Page excerpt.

>>>

A quick look at the registration and renewal data for years before 1976 shows that an overwhelming majority of works fell into the public domain because creators did not seek extended copyright protection.   [FN 13]  For example, of the 25,006 works registered in 1883 a mere 894 were renewed in 1910.   [FN 14]  Thus over 96% of works from that year fell into the public domain after only 28 years – despite the availability of additional copyright protection. Later numbers show that copyright owners continued to let the overwhelming majority of their works lapse throughout the first part of the 20th Century.   [FN 15]  As a result of the 1976 Act and the 1992 amendments, all copyrighted works under this two-tiered system received 47 additional years of protection, regardless of whether or not the copyright owner intended to register the work. Under the CTEA, these works now have 67 more years. If 96% of owners did not care enough to renew their copyrights after 28 years, there is no reason to expect that when handed decades of additional, unsought “protection” they will become devoted caretakers. These are the real orphans of the copyright system – the “soiled and haggard” works that Congress has endowed with unwanted and unsupervised additional protection.

Both the history of this country and the history of this Court have proven that the public domain is a fundamental part of copyright law. The elimination of important constitutional and prudential restraints places extraordinary pressure on the few remaining counterbalances, such as fair use, inhibits the growth of the public domain, and impedes our progress.

II. The CTEA Prevents Works That Have Reached The End Of Their Proper Copyright Term From Entering The Public Domain

    By unconstitutionally extending the term of copyright, the CTEA single-handedly deprives our schools, libraries, and children of enjoying almost any benefit that digital archives have to offer. The CTEA’s retroactive and prospective extensions have frozen the public domain in time.

<<<

Dataset extract.

>>>

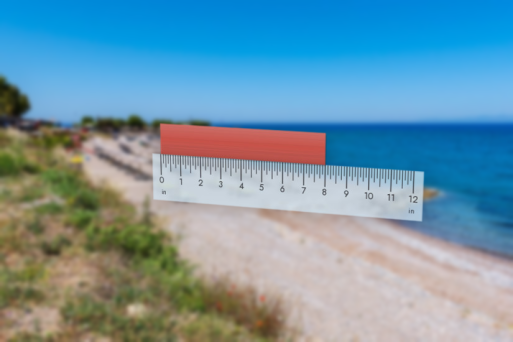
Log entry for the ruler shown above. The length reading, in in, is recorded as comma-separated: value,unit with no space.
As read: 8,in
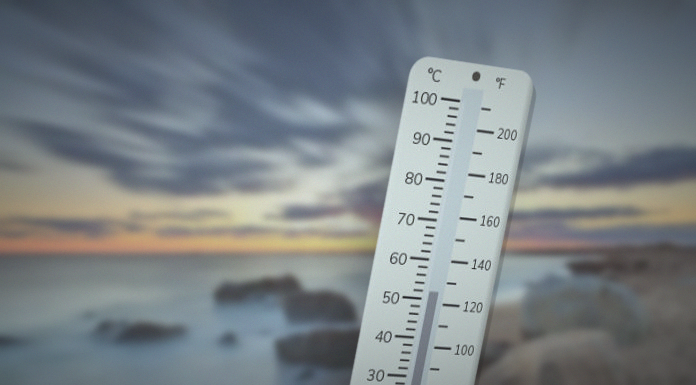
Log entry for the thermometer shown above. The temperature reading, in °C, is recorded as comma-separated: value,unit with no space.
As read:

<<<

Activity. Write out the copyright passage again starting at "By unconstitutionally extending" and ending at "domain in time.", swapping "digital archives" for "online collections". The data has no connection to the copyright passage.

Solution for this exercise.
By unconstitutionally extending the term of copyright, the CTEA single-handedly deprives our schools, libraries, and children of enjoying almost any benefit that online collections have to offer. The CTEA’s retroactive and prospective extensions have frozen the public domain in time.